» **BRANO PROPOSTO**:
___
Come paragonare la Milano degli anni degli anni Cinquanta o Sessanta (per intenderci gli anni del boom economico) a quella attuale?
Un buon giornalista, amante delle cifre e delle statistiche posizionerebbe, in bella vista, le tabelle e i grafici. Una modalità di sicuro impatto e immediata presa. Un altro bravo collega porrebbe, in sequenza, i nomi dei sindaci elencandone le opere, realizzate con il piglio dei probi amministratori. Un altro ancora sarebbe in grado di sezionare, mirabilmente, l’opera dei grandi industriali, dei principi della Borsa, dei creatori delle grandi marche o della lungimiranza dei grandi editori.
Sarebbero (sono) approcci assai utili per la comprensione del passato e del presente. Se non altro, attraverso un’efficace figurazione, linearmente segmentata, di storici frammenti e della più recente attualità. Noi vorremmo, viceversa, raccontarvi delle persone (in carne e ossa) che hanno caratterizzato i due periodi. Ci sforzeremo di farlo. Lo faremo parlando di quelle genti che hanno contribuito, nel loro microcosmo quotidiano, a fare Milano e farla diventare ancora più grande, pur non abitandovi ma praticandola per moltissime ore delle loro giornate e per tutti gli anni della propria vita.
Prendiamo gli operai, poiché Milano è stata operaia e produttrice di grande ricchezza. Negli anni immediatamente successivi alla II Guerra Mondiale, i mastodontici apparati industriali, con sedi nel territorio cittadino e oltre i suoi immediati confini, hanno accolto, in tutti i settori, migliaia di lavoratori. Essi provenivano da tutto il Paese. Un mare. Il cui flusso è risultato oltremodo benefico per l’economia e per la cultura.
___
» **DATI FORNITI**:
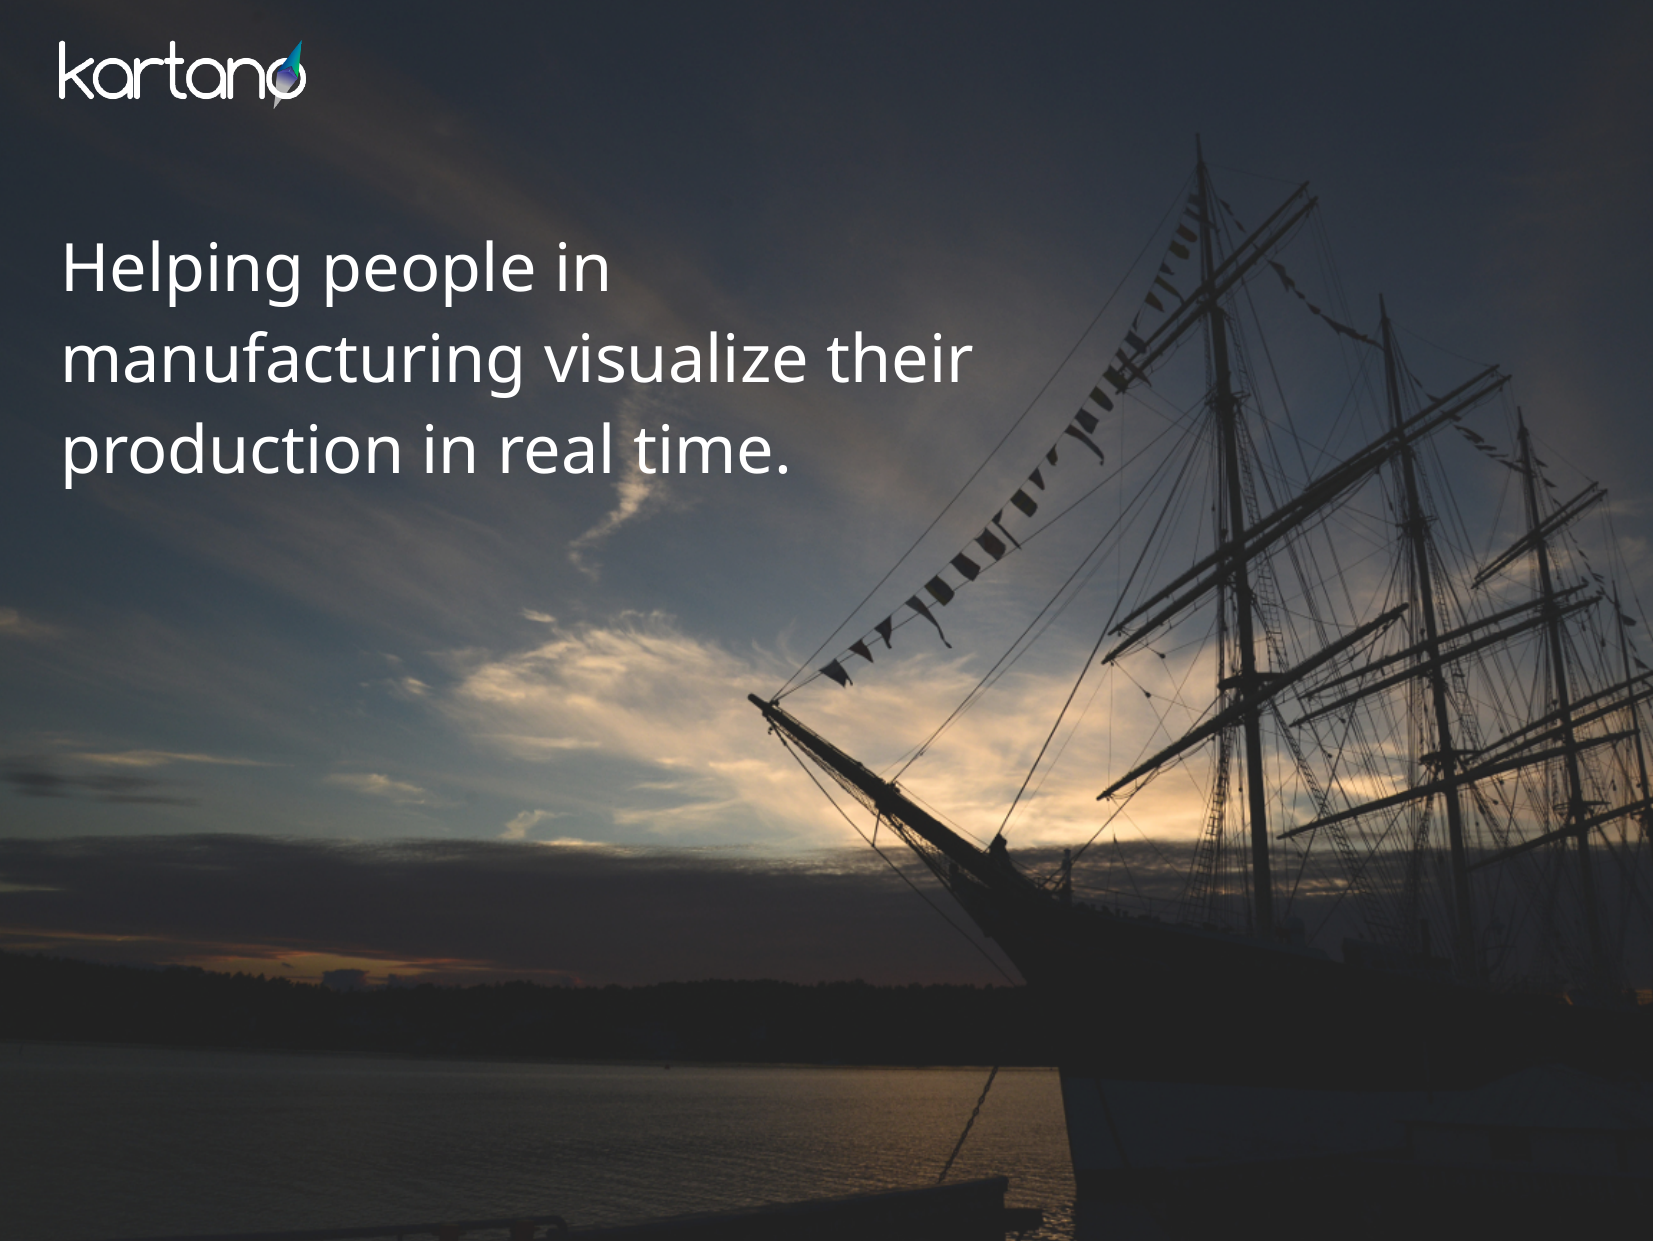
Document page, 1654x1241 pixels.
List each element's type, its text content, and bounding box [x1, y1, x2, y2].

picture [0, 0, 1653, 1241]
subtitle Helping people in manufacturing visualize their production in real time. [59, 187, 1050, 526]
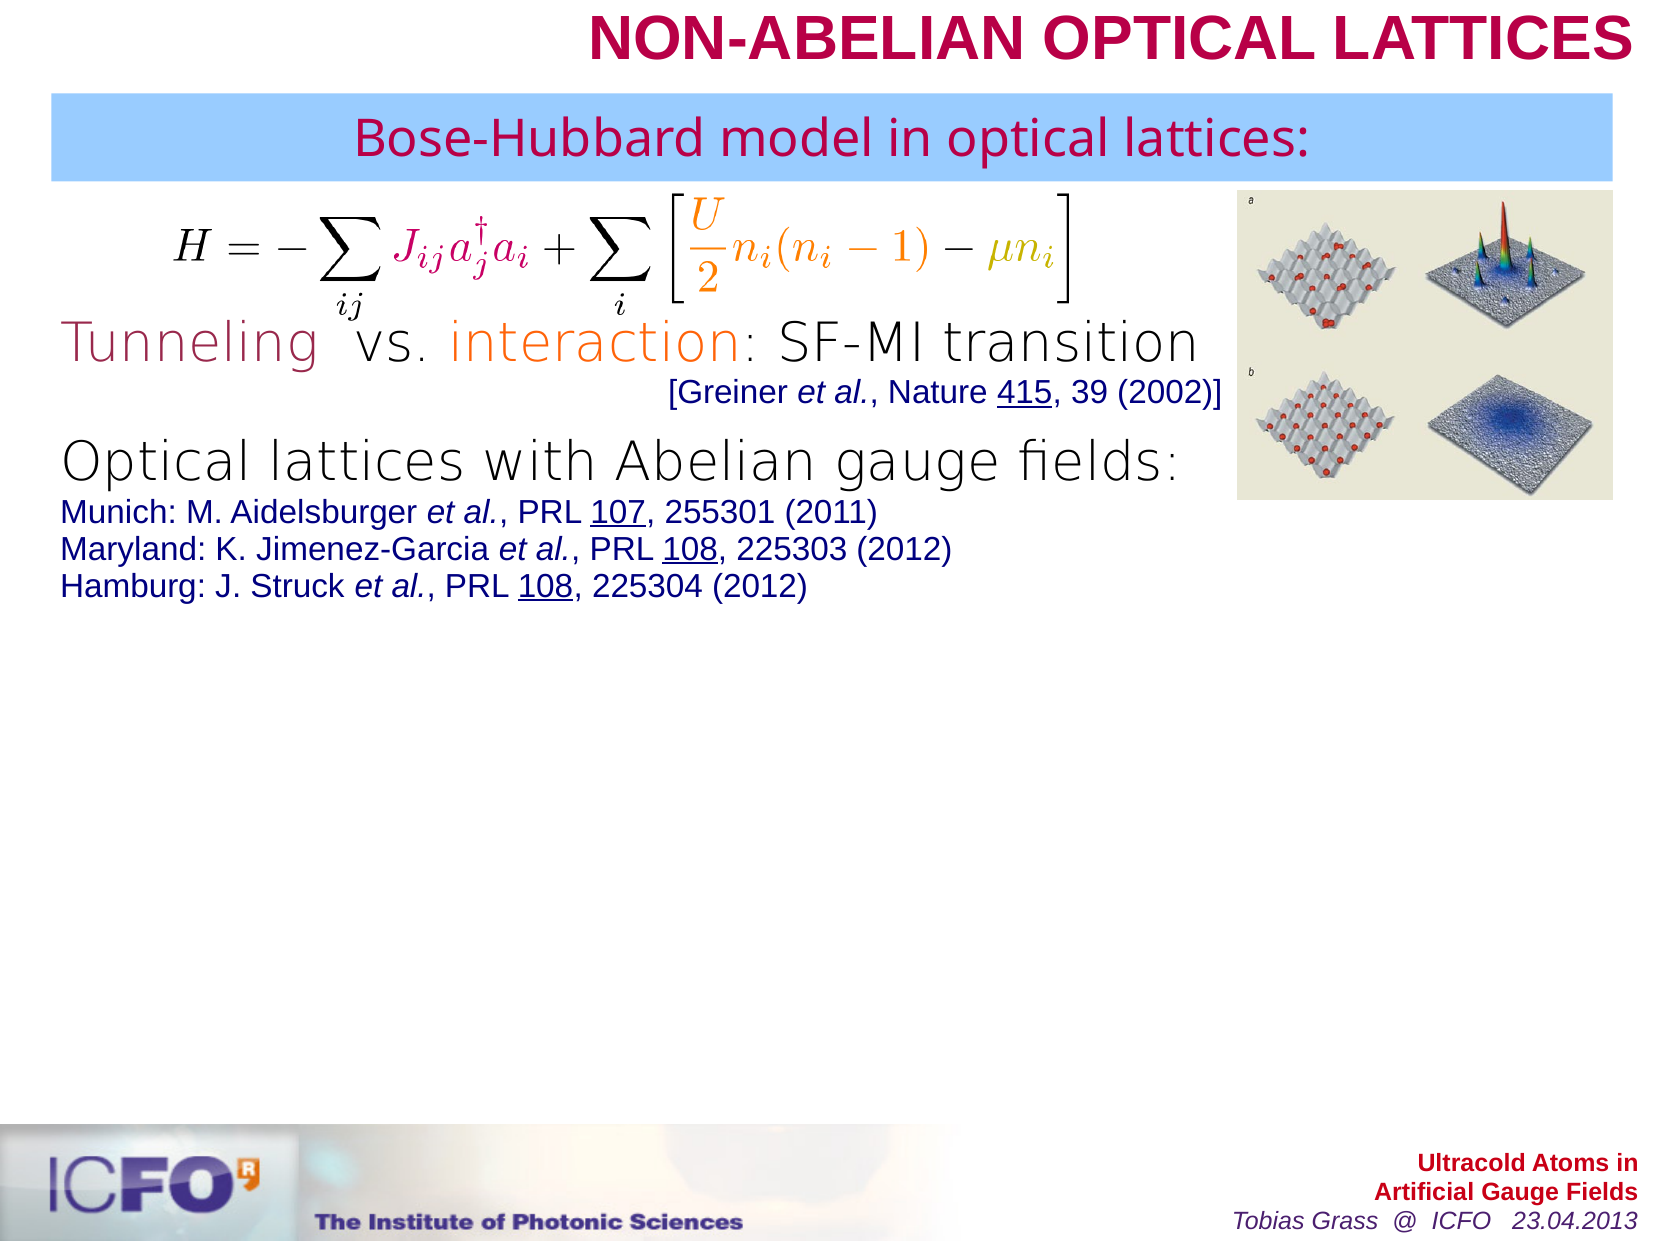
___
» **CONSEGNE DELL'ESERCIZIO**:
(a) Per ogni affermazione indica se concorda con il brano su Milano, rispondendo sì o no e citando alla lettera le parole del brano che lo stabiliscono. (i) Gli operai arrivati dopo la Seconda guerra mondiale venivano da tutto il Paese. (ii) Il brano vuole raccontare Milano soprattutto con tabelle e grafici. (iii) Le persone di cui si vuole parlare abitavano tutte a Milano.
(b) Nel brano su Milano, elenca tutte le figure che il terzo giornalista immaginato saprebbe analizzare.
(c) Ricopia parola per parola una parte del brano su Milano. Comincia dalle parole "Sarebbero (sono) approcci" e fermati dopo "della propria vita.".

» **RISPOSTE PUNTO PER PUNTO**:
(a)
(i) Sì: "Essi provenivano da tutto il Paese."
(ii) No: "Noi vorremmo, viceversa, raccontarvi delle persone (in carne e ossa) che hanno caratterizzato i due periodi."
(iii) No: "pur non abitandovi ma praticandola per moltissime ore delle loro giornate"

(b)
- i grandi industriali
- i principi della Borsa
- i creatori delle grandi marche
- i grandi editori

(c)
Sarebbero (sono) approcci assai utili per la comprensione del passato e del presente. Se non altro, attraverso un’efficace figurazione, linearmente segmentata, di storici frammenti e della più recente attualità. Noi vorremmo, viceversa, raccontarvi delle persone (in carne e ossa) che hanno caratterizzato i due periodi. Ci sforzeremo di farlo. Lo faremo parlando di quelle genti che hanno contribuito, nel loro microcosmo quotidiano, a fare Milano e farla diventare ancora più grande, pur non abitandovi ma praticandola per moltissime ore delle loro giornate e per tutti gli anni della propria vita.